Far and away though, the heaviest hand of authority over researchers is the Food and Drug Administration. Founded in 1906 to make sure foods were pure and drugs were safe, it has expanded its mission to include protection of the pharmaceutical companies. A 1982 quote from the then Director of FDA’s Bureau of Drugs summed it up when he said, “I never have and never will approve a new drug to an individual, but only to a large pharmaceutical company with unlimited finances.” Former FDA Commissioner Herbert Ley complained of “merciless pressure” from the pharmaceutical companies. An with about 65% of FDA employees going to work for pharmaceutical companies upon their retirement, it appears the FDA is listening. According to Haley’s examples, their history includes a variety of methods for keeping “unwelcome” nontoxic treatments off the market. And for those that have made it to market, such as supplements, they have opened an entire new arena of control – censorship of speech regarding the products.

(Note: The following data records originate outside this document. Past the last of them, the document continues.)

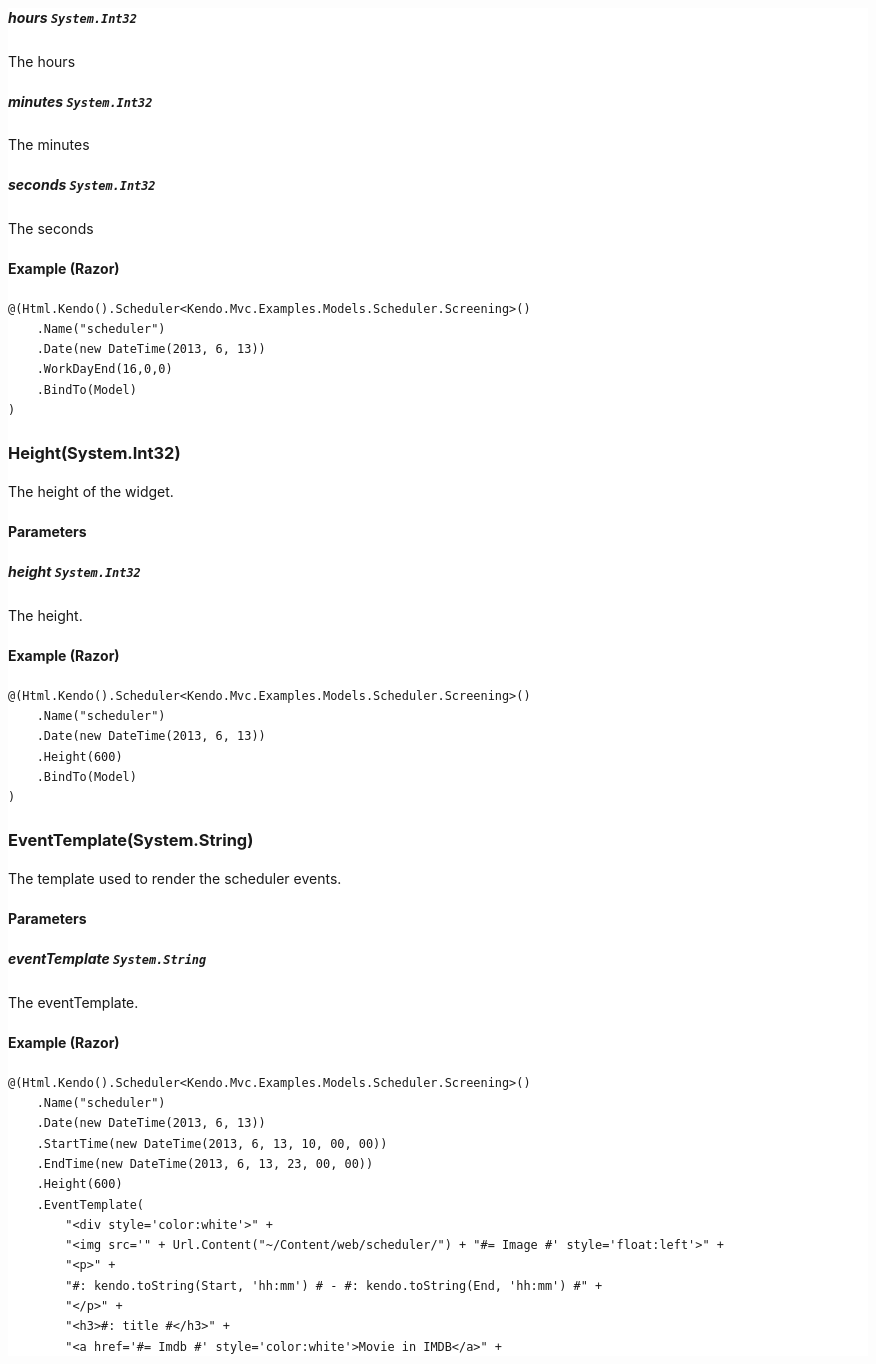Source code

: ##### hours `System.Int32`
The hours

##### minutes `System.Int32`
The minutes

##### seconds `System.Int32`
The seconds




#### Example (Razor)
    @(Html.Kendo().Scheduler<Kendo.Mvc.Examples.Models.Scheduler.Screening>()
        .Name("scheduler")
        .Date(new DateTime(2013, 6, 13))
        .WorkDayEnd(16,0,0)
        .BindTo(Model)
    )


### Height(System.Int32)
The height of the widget.


#### Parameters

##### height `System.Int32`
The height.




#### Example (Razor)
    @(Html.Kendo().Scheduler<Kendo.Mvc.Examples.Models.Scheduler.Screening>()
        .Name("scheduler")
        .Date(new DateTime(2013, 6, 13))
        .Height(600)
        .BindTo(Model)
    )


### EventTemplate(System.String)
The template used to render the scheduler events.


#### Parameters

##### eventTemplate `System.String`
The eventTemplate.




#### Example (Razor)
    @(Html.Kendo().Scheduler<Kendo.Mvc.Examples.Models.Scheduler.Screening>()
        .Name("scheduler")
        .Date(new DateTime(2013, 6, 13))
        .StartTime(new DateTime(2013, 6, 13, 10, 00, 00))
        .EndTime(new DateTime(2013, 6, 13, 23, 00, 00))
        .Height(600)
        .EventTemplate(
            "<div style='color:white'>" +
            "<img src='" + Url.Content("~/Content/web/scheduler/") + "#= Image #' style='float:left'>" +
            "<p>" +
            "#: kendo.toString(Start, 'hh:mm') # - #: kendo.toString(End, 'hh:mm') #" +
            "</p>" +
            "<h3>#: title #</h3>" +
            "<a href='#= Imdb #' style='color:white'>Movie in IMDB</a>" +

It would be one thing if the power exercised by all the bureaucracies was a resounding success for the people who are paying for it through taxes and medical bills, but that is just not the case. One chapter is dedicated to giving us a picture of the current status of our health care system. The author notes that the fourth leading cause of death in the US is from reactions to FDA-approved drugs and the fourth leading cause of hospital admissions is from reactions to prescription drugs. And when the World Health Organization calculated “healthy life expectancy”, the US ranked twentieth. For this we pay more per capita for health care than any other country.

The solutions Haley recommends make sense and deserve consideration. He wants a freer marketplace through limiting the role of the FDA and freedom from unwarranted discipline for doctors willing to try other than the dangerous and toxic therapies. He also offers a discussion of the Access to Medical Treatment Act and other avenues for citizens to take action.

On the one hand, this book is a personal and touching account of some very courageous researchers. For the sin of finding nontoxic therapies that truly helped people, they suffered some of the worst harassment imaginable – at the hands of some of our most educated and privileged citizens. The shame of it reeks from the pages. On the other hand Haley has been able to give us the big picture of our failing health system – another shame for the wealthiest nation on the planet. Ultimately this is an economic/political story that may best be told by a politician, and for that, Daniel Haley has done us a great service.